Boksta 60 kiloda Avrupa Şampiyonu olmuş birisin. Boks dışında başka bir işte çalışmadan geçinecek kadar para vermeyi taahhüt eden birileri ya da bir kulüp çıkmadı mı? Devletin ilgili kurumlarının size olan tavrı nasıl?
Çok duyarsız bir ülkede yaşıyoruz. Ülkeyi yönetenler çok duyarsız insanlar. Bizim yaptığımız iş basit bir şey değil ve başarılarımızı görmüyorlar. Avrupa Şampiyonu oldum, dünya ikincisi oldum 9 milyar para aldım. Gülünecek bir şey; bu insanlar duyarsız oldukları için sporumuzla da ilgilenmiyorlar. En azından verdikleri sözleri tutsalar... Ağlayan konumunda olmak istemiyorum; ama en azından ödül yönetmeliğinde geçen, emeğimizin karşılığı olan ödülü verseler, hiçbir şey istemeyeceğiz.
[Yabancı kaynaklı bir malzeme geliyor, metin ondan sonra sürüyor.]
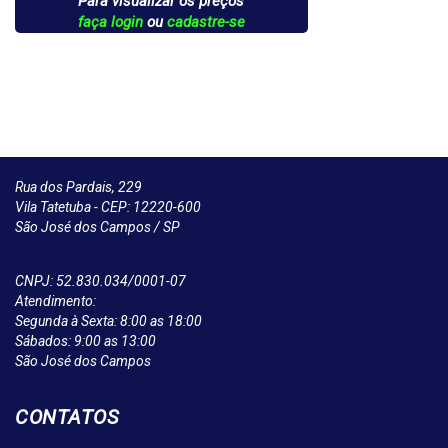
Para visualizar os preços
faça login
ou
cadastre-se
Rua dos Pardais, 229
Vila Tatetuba - CEP: 12220-600
São José dos Campos / SP
CNPJ: 52.830.034/0001-07
Atendimento:
Segunda à Sexta: 8:00 as 18:00
Sábados: 9:00 as 13:00
São José dos Campos
CONTATOS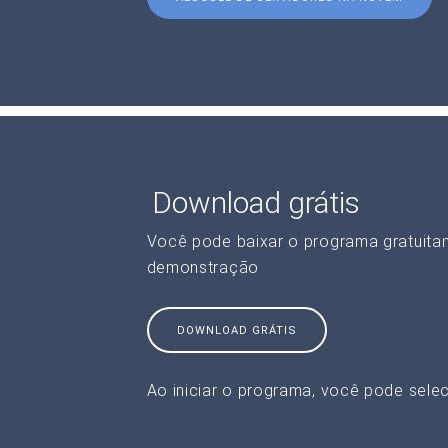
Download grátis
Você pode baixar o programa gratuita
demonstração
DOWNLOAD GRÁTIS
Ao iniciar o programa, você pode selec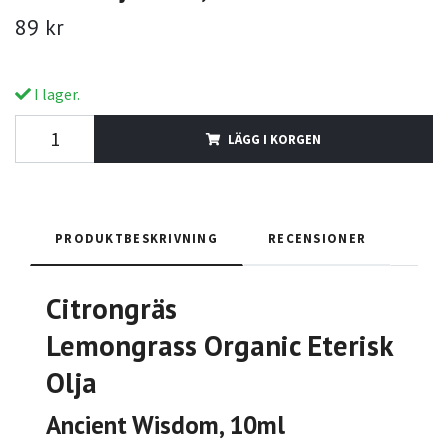
89 kr
I lager.
LÄGG I KORGEN
PRODUKTBESKRIVNING
RECENSIONER
Citrongräs
Lemongrass
Organic
Eterisk
Olja
Ancient Wisdom, 10ml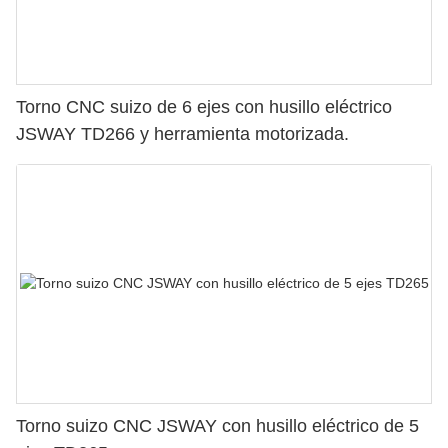
Torno CNC suizo de 6 ejes con husillo eléctrico
JSWAY TD266 y herramienta motorizada.
Torno suizo CNC JSWAY con husillo eléctrico de 5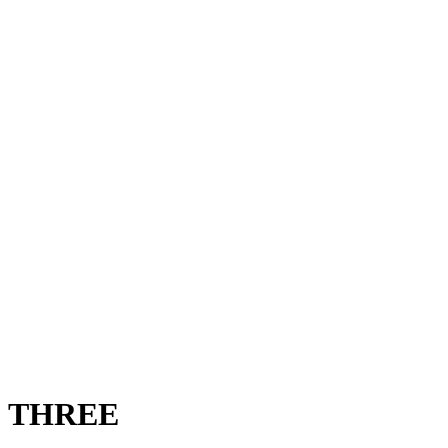
THREE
Başka kulüplerden de teklif gelmedi, sponsor da çıkmadı.

Seni destekleyecek başka bir ülkeden teklif aldın mı? Başka bir ülke vatandaşlığına geçmeyi düşündün mü, düşünür müsün?
Profesyonellik anlamında geldi. Ama Avrupa Şampiyonası'ndan geldiğim zaman 19 yaşındaydım. O yüzden amcamlar da istemedi; "Küçüksün, ezilirsin" dediler. Yaş itibariyle biraz daha zaman geçmesi iyi olur, biraz daha tecrübe kazanmalıyım. Şampiyonluk unvanıyla gittiğim zaman daha çok değer görürüm.

Futbol milli takım teknik direktörüne aylık 100 milyar ödenirken size bu denli cimri davranılmasında etkili olan sebepler sence ne?
Futbola çok yoğun bir ilgi var. Bu bütün ülkelerde böyle. Bunu ne ben, ne de başka bir insan değiştirebilir. Ben bir şey değişeceğini zannetmiyorum. Umudumu yitirmiş vaziyetteyim artık.
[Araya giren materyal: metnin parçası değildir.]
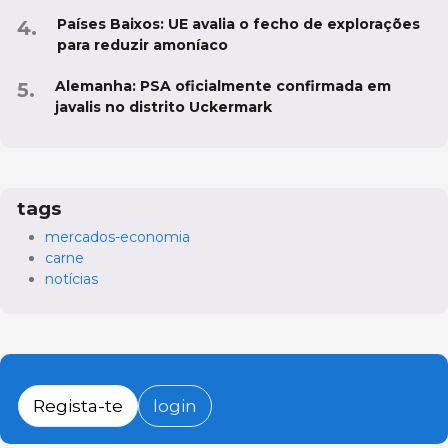
Países Baixos: UE avalia o fecho de explorações
para reduzir amoníaco
Alemanha: PSA oficialmente confirmada em
javalis no distrito Uckermark
tags
mercados-economia
carne
notícias
Regista-te
login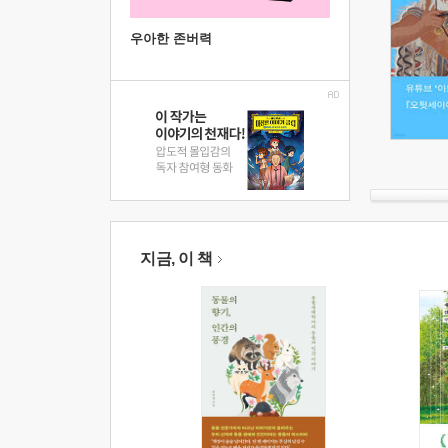
우아한 존버력
지금, 이 책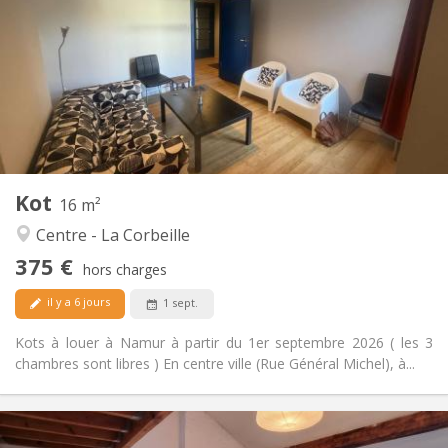
90 €
Charges:
12 mois
Durée:
Non
Domiciliation:
Aménagement
Commune
Salle de bain:
Commune
Cuisine:
2
16 m
Superficie:
1
Pièces privées:
Kot
Autre
16 m²
Studieuse, chaleureuse, calme,
Atmosphère:
Centre - La Corbeille
communautaire
375 €
Non
Accès PMR:
hors charges
Non-fumeur
Fumeur:
il y a 6 jours
1 sept.
Non
Animaux de compagnie:
Kots à louer à Namur à partir du 1er septembre 2026 ( les 3
chambres sont libres ) En centre ville (Rue Général Michel), à...
Infos Pratiques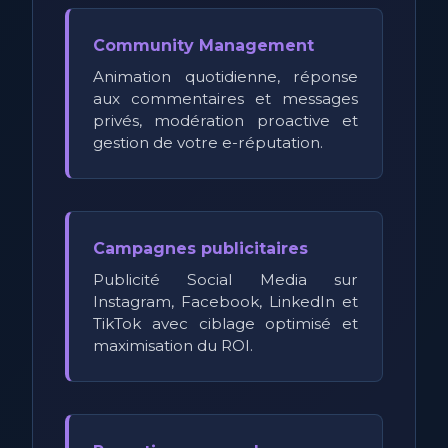
Community Management
Animation quotidienne, réponse
aux commentaires et messages
privés, modération proactive et
gestion de votre e-réputation.
Campagnes publicitaires
Publicité Social Media sur
Instagram, Facebook, LinkedIn et
TikTok avec ciblage optimisé et
maximisation du ROI.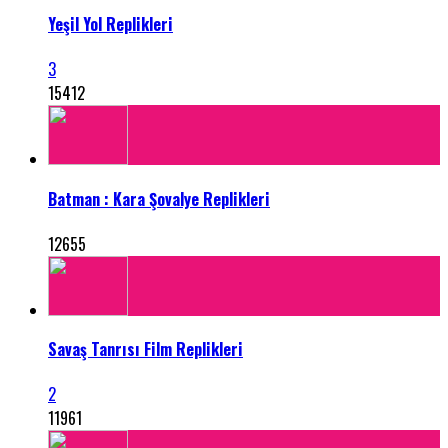
Yeşil Yol Replikleri
3
15412
Batman : Kara Şovalye Replikleri
12655
Savaş Tanrısı Film Replikleri
2
11961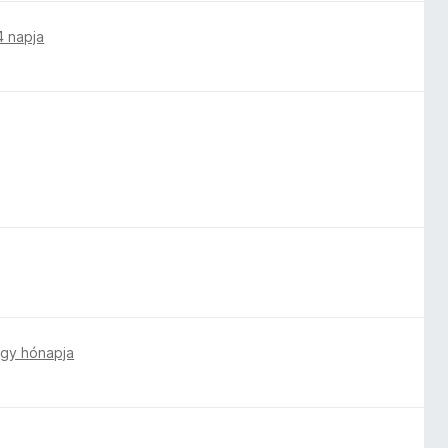
4 napja
gy hónapja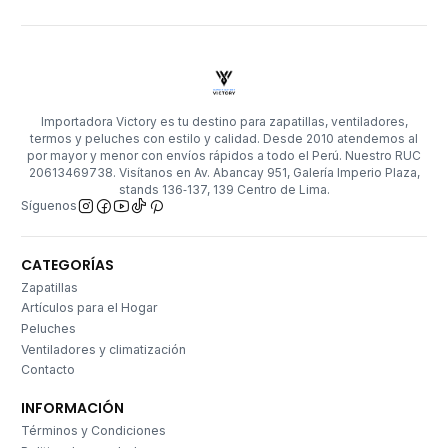
Importadora Victory es tu destino para zapatillas, ventiladores,
termos y peluches con estilo y calidad. Desde 2010 atendemos al
por mayor y menor con envíos rápidos a todo el Perú. Nuestro RUC
20613469738. Visítanos en Av. Abancay 951, Galería Imperio Plaza,
stands 136‑137, 139 Centro de Lima.
Síguenos
CATEGORÍAS
Zapatillas
Artículos para el Hogar
Peluches
Ventiladores y climatización
Contacto
INFORMACIÓN
Términos y Condiciones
Seyhan Müzik'ten ne kadar maaş alıyorsun?
Asgari ücret alıyorum.

Peki ya kulüpten?
Kulüpten de asgari ücret alıyoruz.

Peki futbolcular maç başına 20-25 milyar alırken, asgari ücrete tabi tutulmanız konusunda ne düşünüyorsun?
Oturup ağlayasım geliyor. İnsanların duyarsızlığı, ne yapalım.

Bununla ilgili bir şey yapmadın mı?
Yönetimle görüştüm birkaç kere. Ama değişen bir şey olmadı. Burada bile amatör branşlarda farklı ücretler söz konusu. Benim aldığım parayla başka branştan birinin aldığı para aynı değil...

Boksu spor olarak görmeyen birçok insan var. İki insanın doğrudan birbirine şiddet uygulaması olarak değerlendiriliyor. Sen bunun içindesin. "Niye bu sporun içindeyim" diye zaman zaman düşündüğün olmuyor mu?
Olmaz olur mu, tabii ki oluyor. Bazen abime de bağırıyorum, "Başka bir spor yok muydu da beni buraya getirdin" diyorum -gülüyor-.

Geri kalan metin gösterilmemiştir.